* _Document section_
[Wien] [Wien2k User Group] Lattice stability in bcc, fcc and hcp and other crystal structures

Mon Feb 22 08:59:35 CET 2010

> I assume U is in the hcp Zr ( we know the lattice parameters of Zr in hcp
> from ICSD) 
> The atomic positions are 0.3333333 0.6666667 and 0.25 
> So I imagine U to have the same lattice parameters and then I do min_lapw. 
> I optimize only the internal coordinates; I try to minimize the forces
> assuming my lattice parameters are same. 
> Can I make such an assumption? Please pardon me if I am doing any basic
> mistake in assuming this. 

This is more or less nonsense. You quoted Peter Blaha's hcp-paper. Check 
there how much variation there is in a and c lattice parameters across 
the periodic table. And now you are going to extrapolate from Zr (Z=40) 
to U (Z=92)...!?

* _Material supplied_

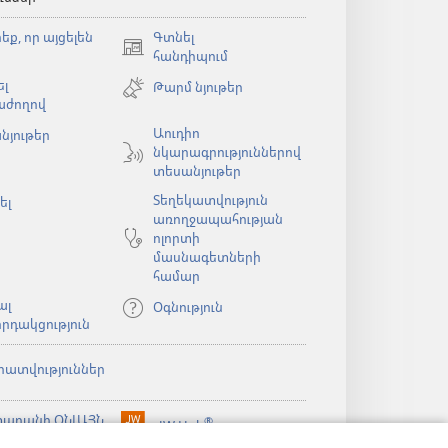
եք, որ այցելեն
Գտնել
(բացվում
հանդիպում
է
լ
Թարմ նյութեր
նոր
աժողով
պատուհան)
Աուդիո
նյութեր
նկարագրություններով
ն)
տեսանյութեր
Տեղեկատվություն
ել
առողջապահության
ոլորտի
մասնագետների
համար
ալ
Օգնություն
րդակցություն
րատվություններ
արանի ՕՆԼԱՅՆ
®
JW Hub
(բացվում
ն)
ԱԴԱՐԱՆ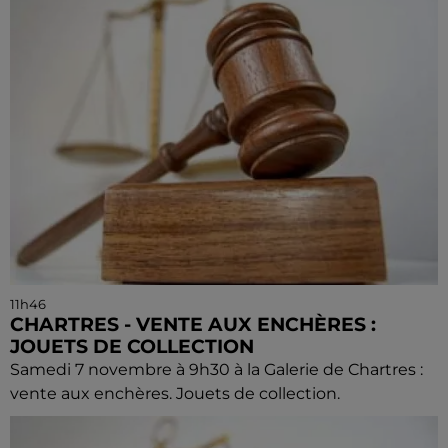
11h46
CHARTRES - VENTE AUX ENCHÈRES :
JOUETS DE COLLECTION
Samedi 7 novembre à 9h30 à la Galerie de Chartres :
vente aux enchères. Jouets de collection.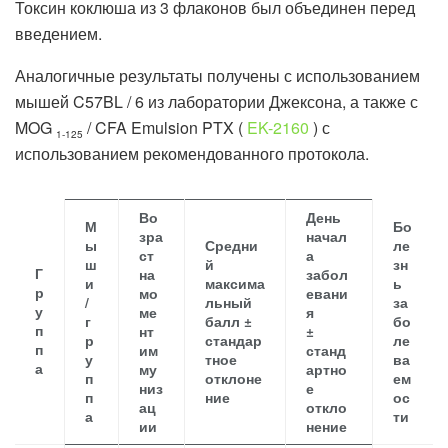
Токсин коклюша из 3 флаконов был объединен перед
введением.
Аналогичные результаты получены с использованием
мышей C57BL / 6 из лаборатории Джексона, а также с
MOG
/ CFA Emulsion PTX (
EK-2160
) с
1-125
использованием рекомендованного протокола.
Во
День
М
Бо
зра
начал
ы
Средни
ле
ст
а
ш
й
зн
Г
на
забол
и
максима
ь
р
мо
евани
/
льный
за
у
ме
я
г
балл ±
бо
п
нт
±
р
стандар
ле
п
им
станд
у
тное
ва
а
му
артно
п
отклоне
ем
низ
е
п
ние
ос
ац
откло
а
ти
ии
нение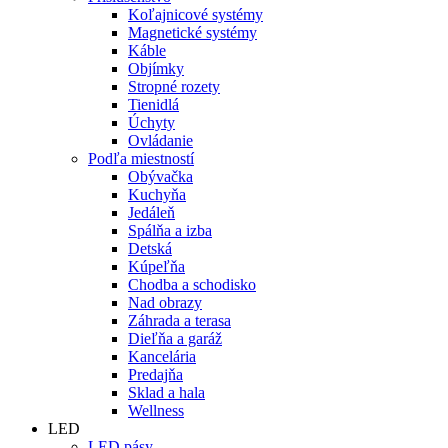
Koľajnicové systémy
Magnetické systémy
Káble
Objímky
Stropné rozety
Tienidlá
Úchyty
Ovládanie
Podľa miestností
Obývačka
Kuchyňa
Jedáleň
Spálňa a izba
Detská
Kúpeľňa
Chodba a schodisko
Nad obrazy
Záhrada a terasa
Dieľňa a garáž
Kancelária
Predajňa
Sklad a hala
Wellness
LED
LED pásy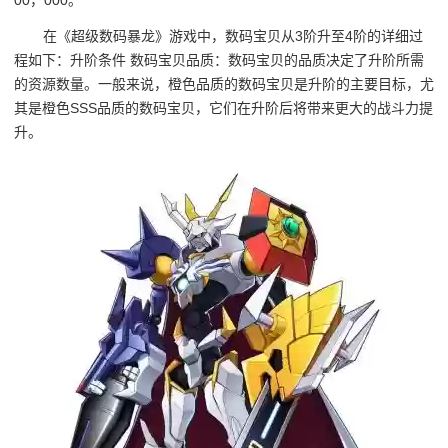
在《超级数码暴龙》游戏中，数码宝贝从3阶升至4阶的详细过
程如下：升阶条件 数码宝贝品质：数码宝贝的品质决定了升阶所需
的资源数量。一般来说，橙色品质的数码宝贝是升阶的主要目标，尤
其是橙色SSS品质的数码宝贝，它们在升阶后将带来更大的战斗力提
升。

* _What this exercise asks_
[a] Say whether each statement agrees with the mailing-list post on lattice stability. Answer yes or no for each, quoting the words of the post that decide it.
(i) The atomic positions given are 0.3333333, 0.6666667 and 0.25.
(ii) The poster plans to optimize both the lattice parameters and the internal coordinates.
(iii) The reply calls the proposed approach sound.
[b] In the mailing-list post on lattice stability, what atomic number does the reply give for U?
[c] From the mailing-list post on lattice stability, output the part that opens with the words containing "Mon Feb 22 08:59:35" and closes with "in assuming this.".

* _Responses to the tasks_
[a]
(i) Yes: "The atomic positions are 0.3333333 0.6666667 and 0.25"
(ii) No: "I optimize only the internal coordinates"
(iii) No: "This is more or less nonsense."

[b] 92

[c]
Mon Feb 22 08:59:35 CET 2010

> I assume U is in the hcp Zr ( we know the lattice parameters of Zr in hcp
> from ICSD) 
> The atomic positions are 0.3333333 0.6666667 and 0.25 
> So I imagine U to have the same lattice parameters and then I do min_lapw. 
> I optimize only the internal coordinates; I try to minimize the forces
> assuming my lattice parameters are same. 
> Can I make such an assumption? Please pardon me if I am doing any basic
> mistake in assuming this.